Juiz dos EUA reconhece liquidação do Banco Master e determina bloqueio de ativos no país
Por Redação
O juiz Scott M. Grossman, da Corte de Falências do Distrito Sul da Flórida, reconheceu oficialmente na quinta-feira (8) o processo de liquidação judicial do Banco Master. Em decisão, atendeu integralmente ao pedido da EFB Regimes Especiais de Empresas, a liquidante nomeada pelo Banco Central do Brasil, e determinou o bloqueio dos ativos da instituição financeira em território norte-americano.

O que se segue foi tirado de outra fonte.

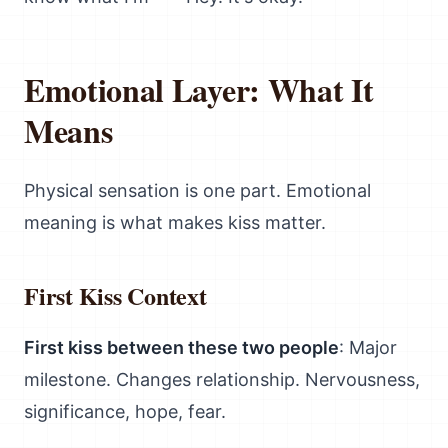
Emotional Layer: What It
Means
Physical sensation is one part. Emotional
meaning is what makes kiss matter.
First Kiss Context
First kiss between these two people
: Major
milestone. Changes relationship. Nervousness,
significance, hope, fear.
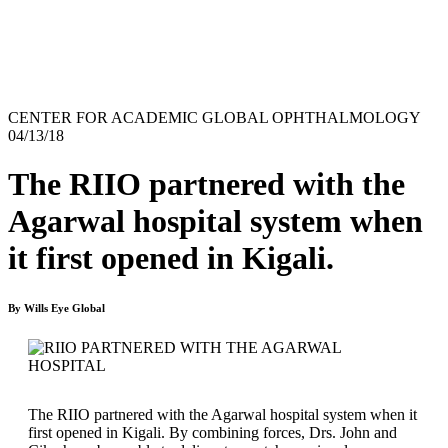
CENTER FOR ACADEMIC GLOBAL OPHTHALMOLOGY
04/13/18
The RIIO partnered with the
Agarwal hospital system when
it first opened in Kigali.
By Wills Eye Global
The RIIO partnered with the Agarwal hospital system when it
first opened in Kigali. By combining forces, Drs. John and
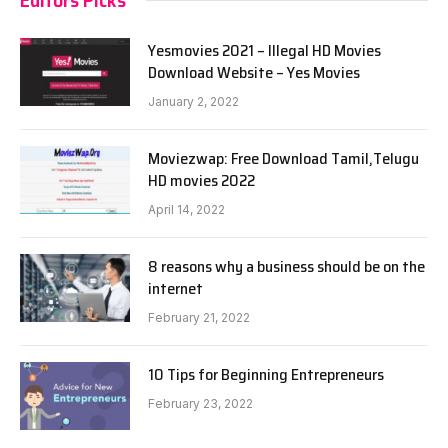
Yesmovies 2021 – Illegal HD Movies
Download Website – Yes Movies
January 2, 2022
Moviezwap: Free Download Tamil,Telugu
HD movies 2022
April 14, 2022
8 reasons why a business should be on the
internet
February 21, 2022
10 Tips for Beginning Entrepreneurs
February 23, 2022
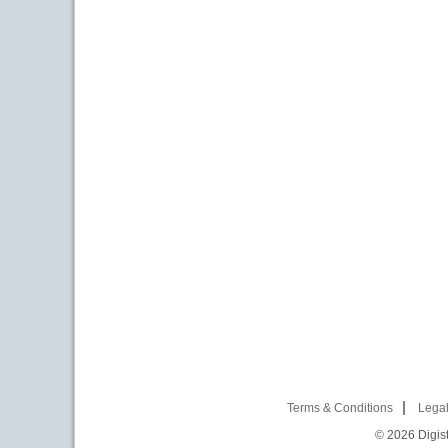
Terms & Conditions
Legal
© 2026
Digist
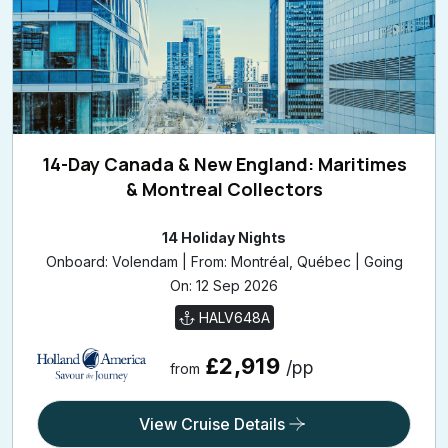
14-Day Canada & New England: Maritimes
& Montreal Collectors
14 Holiday Nights
Onboard: Volendam | From: Montréal, Québec | Going
On: 12 Sep 2026
HALV648A
£2,919
/pp
from
View Cruise Details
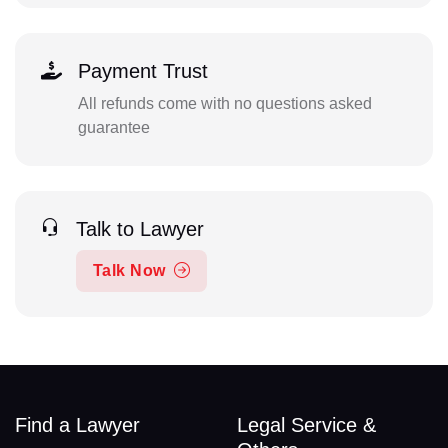
Payment Trust
All refunds come with no questions asked
guarantee
Talk to Lawyer
Talk Now
Find a Lawyer
Legal Service &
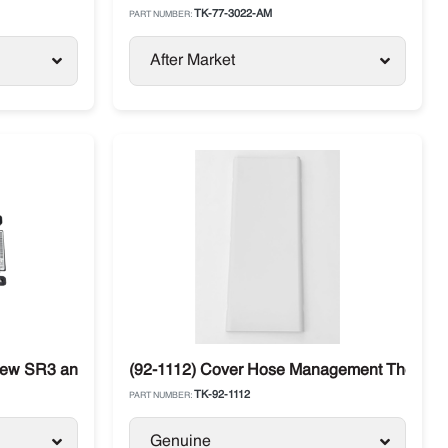
TK-77-3022-AM
PART NUMBER:
After Market
New SR3 and Controller Thermo King
(92-1112) Cover Hose Management Thermo Ki
TK-92-1112
PART NUMBER:
Genuine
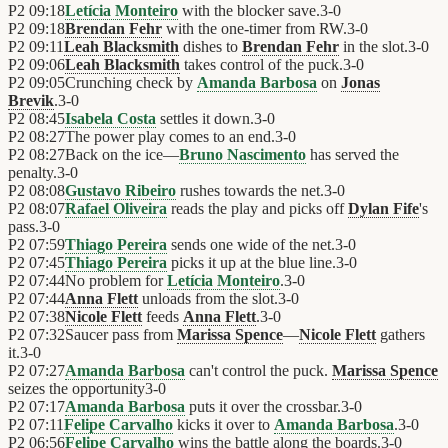
P2
09:18
Letícia Monteiro
with the blocker save.
3
-
0
P2
09:18
Brendan Fehr
with the one-timer from RW.
3
-
0
P2
09:11
Leah Blacksmith
dishes to
Brendan Fehr
in the slot.
3
-
0
P2
09:06
Leah Blacksmith
takes control of the puck.
3
-
0
P2
09:05
Crunching check by
Amanda Barbosa
on
Jonas
Brevik
.
3
-
0
P2
08:45
Isabela Costa
settles it down.
3
-
0
P2
08:27
The power play comes to an end.
3
-
0
P2
08:27
Back on the ice—
Bruno Nascimento
has served the
penalty.
3
-
0
P2
08:08
Gustavo Ribeiro
rushes towards the net.
3
-
0
P2
08:07
Rafael Oliveira
reads the play and picks off
Dylan Fife
's
pass.
3
-
0
P2
07:59
Thiago Pereira
sends one wide of the net.
3
-
0
P2
07:45
Thiago Pereira
picks it up at the blue line.
3
-
0
P2
07:44
No problem for
Letícia Monteiro
.
3
-
0
P2
07:44
Anna Flett
unloads from the slot.
3
-
0
P2
07:38
Nicole Flett
feeds
Anna Flett
.
3
-
0
P2
07:32
Saucer pass from
Marissa Spence
—
Nicole Flett
gathers
it.
3
-
0
P2
07:27
Amanda Barbosa
can't control the puck.
Marissa Spence
seizes the opportunity
3
-
0
P2
07:17
Amanda Barbosa
puts it over the crossbar.
3
-
0
P2
07:11
Felipe Carvalho
kicks it over to
Amanda Barbosa
.
3
-
0
P2
06:56
Felipe Carvalho
wins the battle along the boards.
3
-
0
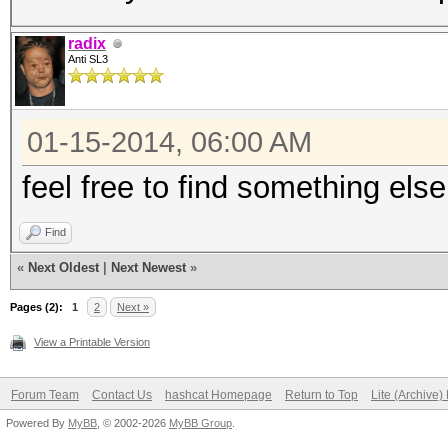
radix
Anti SL3
01-15-2014, 06:00 AM
feel free to find something else
Find
«
Next Oldest
|
Next Newest
»
Pages (2):
1
2
Next »
View a Printable Version
Forum Team
Contact Us
hashcat Homepage
Return to Top
Lite (Archive
Powered By
MyBB
, © 2002-2026
MyBB Group
.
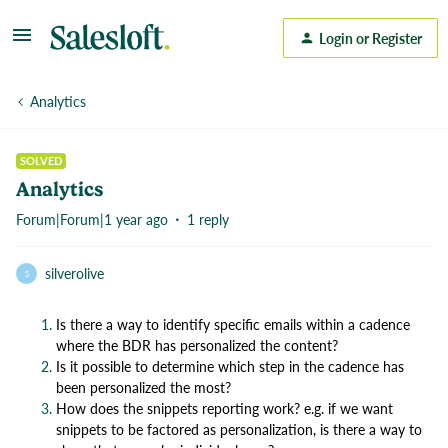
Login or Register
Analytics
SOLVED
Analytics
Forum|Forum|1 year ago
1 reply
silverolive
S
Is there a way to identify specific emails within a cadence
where the BDR has personalized the content?
Is it possible to determine which step in the cadence has
been personalized the most?
How does the snippets reporting work? e.g. if we want
snippets to be factored as personalization, is there a way to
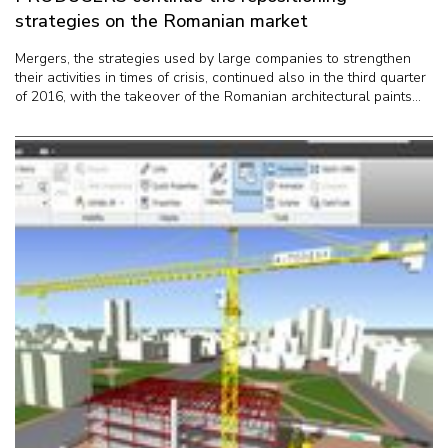
strategies on the Romanian market
Mergers, the strategies used by large companies to strengthen
their activities in times of crisis, continued also in the third quarter
of 2016, with the takeover of the Romanian architectural paints...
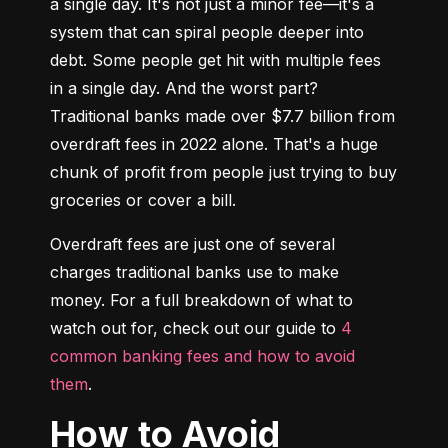
a single day. It's not just a minor fee—it's a 
system that can spiral people deeper into 
debt. Some people get hit with multiple fees 
in a single day. And the worst part? 
Traditional banks made over $7.7 billion from 
overdraft fees in 2022 alone. That's a huge 
chunk of profit from people just trying to buy 
groceries or cover a bill.
Overdraft fees are just one of several 
charges traditional banks use to make 
money. For a full breakdown of what to 
watch out for, check out our guide to 
4 
common banking fees and how to avoid 
them
.
How to Avoid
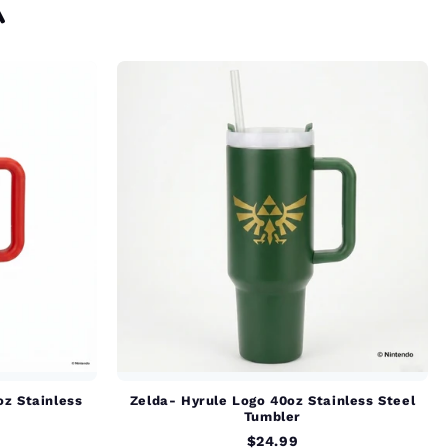
A
oz Stainless
Zelda- Hyrule Logo 40oz Stainless Steel
Tumbler
$24.99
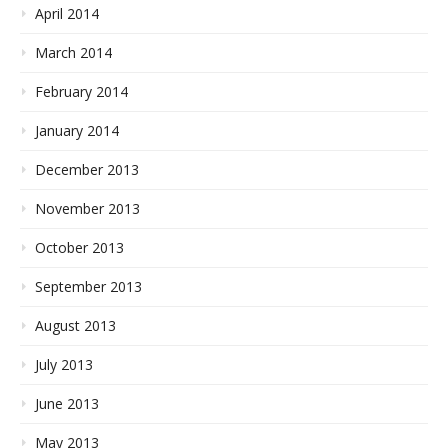
April 2014
March 2014
February 2014
January 2014
December 2013
November 2013
October 2013
September 2013
August 2013
July 2013
June 2013
May 2013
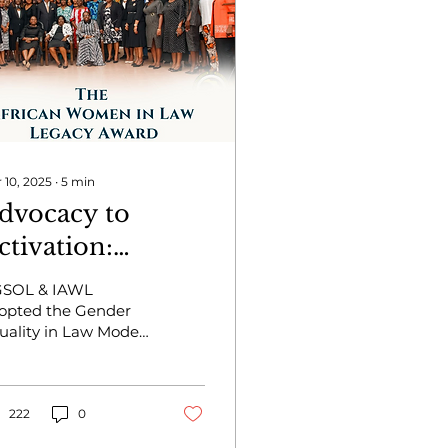
 10, 2025
∙
5
min
dvocacy to
ctivation:
doption of the
SOL & IAWL
EL Model Policy
opted the Gender
uality in Law Model
y the University
licy while honoring
f Ghana School
ua Kuenyehia for
r impact on legal
f Law
ucation & gender
222
0
uity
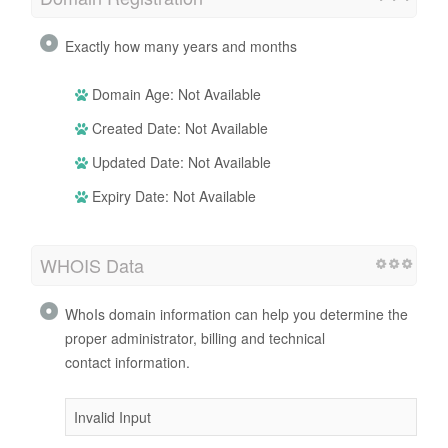
Exactly how many years and months
Domain Age: Not Available
Created Date: Not Available
Updated Date: Not Available
Expiry Date: Not Available
WHOIS Data
WhoIs domain information can help you determine the
proper administrator, billing and technical
contact information.
Invalid Input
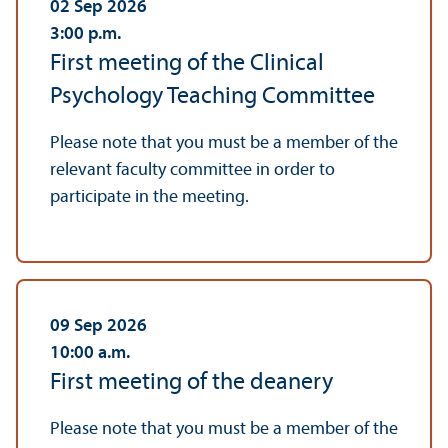
02 Sep 2026
3:00
p.m.
First meeting of the Clinical
Psychology Teaching Committee
Please note that you must be a member of the
relevant faculty committee in order to
participate in the meeting.
09 Sep 2026
10:00
a.m.
First meeting of the deanery
Please note that you must be a member of the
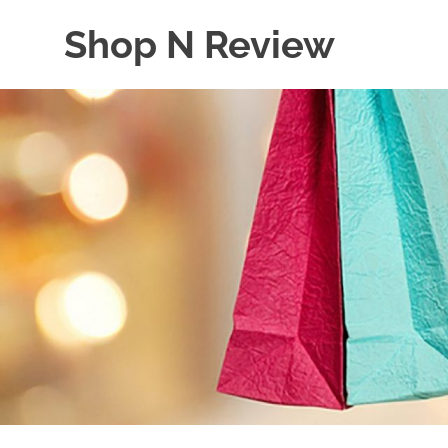
Skip
Shop N Review
to
content
My
WordPress
Blog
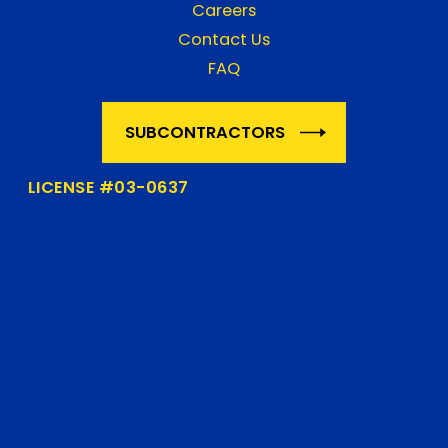
Careers
Contact Us
FAQ
SUBCONTRACTORS
LICENSE #03-0637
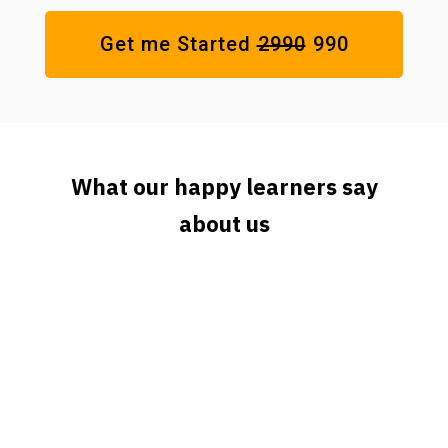
Get me Started
₹2990
₹990
What our happy learners say
about us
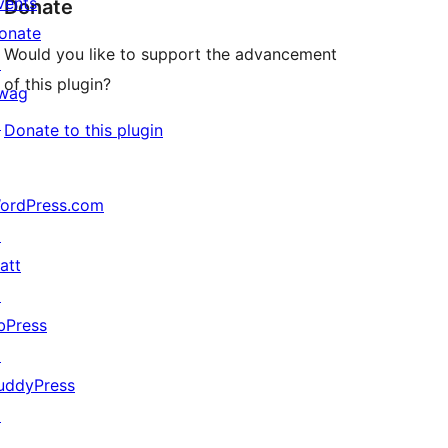
vents
Donate
onate
Would you like to support the advancement
↗
of this plugin?
wag
↗
Donate to this plugin
ordPress.com
↗
att
↗
bPress
↗
uddyPress
↗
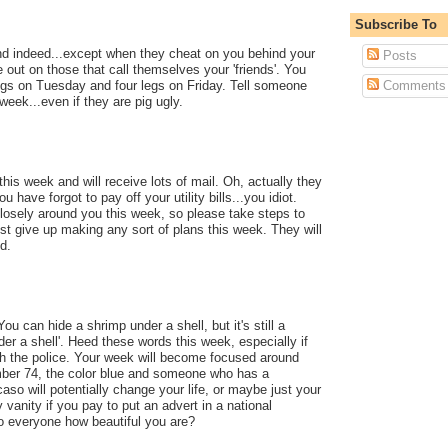
Subscribe To
iend indeed...except when they cheat on you behind your
Posts
 out on those that call themselves your 'friends'. You
legs on Tuesday and four legs on Friday. Tell someone
Comments
 week...even if they are pig ugly.
this week and will receive lots of mail. Oh, actually they
ou have forgot to pay off your utility bills...you idiot.
 closely around you this week, so please take steps to
ust give up making any sort of plans this week. They will
ed.
ou can hide a shrimp under a shell, but it's still a
der a shell'. Heed these words this week, especially if
th the police. Your week will become focused around
ber 74, the color blue and someone who has a
aso will potentially change your life, or maybe just your
y vanity if you pay to put an advert in a national
o everyone how beautiful you are?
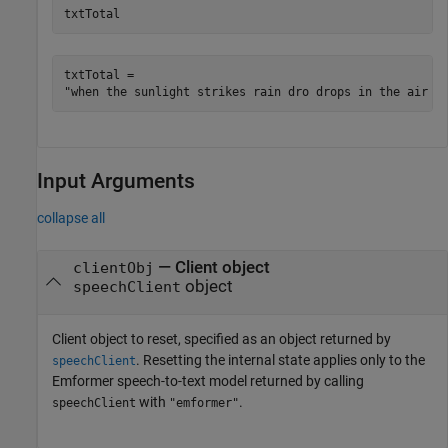
txtTotal
txtTotal = 

Input Arguments
collapse all
—
Client object
clientObj
object
speechClient
Client object to reset, specified as an object returned by
. Resetting the internal state applies only to the
speechClient
Emformer speech-to-text model returned by calling
with
.
speechClient
"emformer"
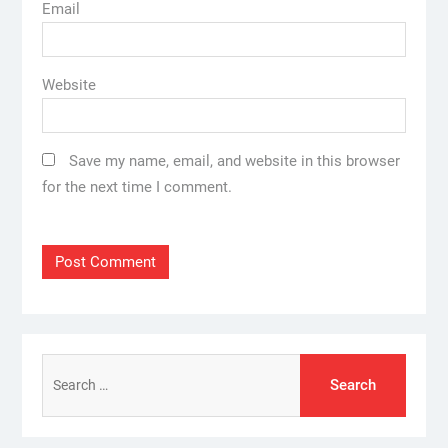
Email
Website
Save my name, email, and website in this browser
for the next time I comment.
Search
for:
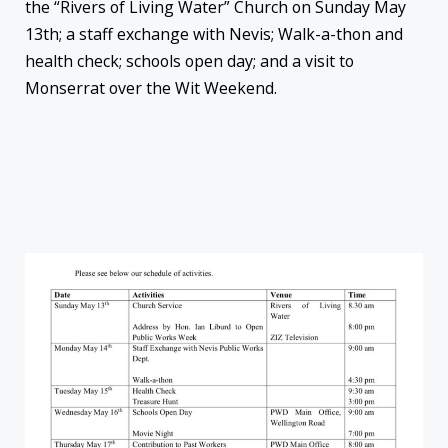
the “Rivers of Living Water” Church on Sunday May
13th; a staff exchange with Nevis; Walk-a-thon and
health check; schools open day; and a visit to
Monserrat over the Wit Weekend.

A medida judicial se estende também às empresas controladas: Banco LetsBank S.A., Banco Master de Investimento S.A. e Master S/A Corretora de Câmbio, Títulos e Valores Mobiliários. O magistrado emitiu uma ordem de inibição, determinando que "todas as pessoas e entidades ficam impedidas de iniciar ou prosseguir com qualquer ação ou processo relacionado aos ativos, direitos, obrigações ou passivos" do grupo Master nos Estados Unidos.
De acordo com o G1, a decisão suspende, na prática, qualquer ação de execução ou cobrança contra os bens do banco no país. Isso significa que credores ficam proibidos de cobrar, penhorar, bloquear ou tentar tomar quaisquer ativos dos devedores enquanto a medida estiver vigente.
Além do bloqueio, o juiz Grossman autorizou expressamente a liquidante brasileira a conduzir atividades de investigação patrimonial nos EUA. A EFB Regimes Especiais de Empresas fica assim habilitada a ouvir testemunhas, produzir provas e requisitar informações sobre ativos, negócios e obrigações do grupo.
O reconhecimento da liquidação pela corte estadunidense ocorreu após advogados representando os interesses do controlador do Banco Master, Fernando Vorcaro, terem acionado a Justiça dos EUA para tentar barrar o pedido do liquidante. Em sua argumentação, a defesa citou a inspeção no Banco Central determinada pelo Tribunal de Contas da União (TCU) e alegou que ainda existiria possibilidade de reversão da liquidação. A corte, contudo, manteve o reconhecimento solicitado pela autoridade liquidante.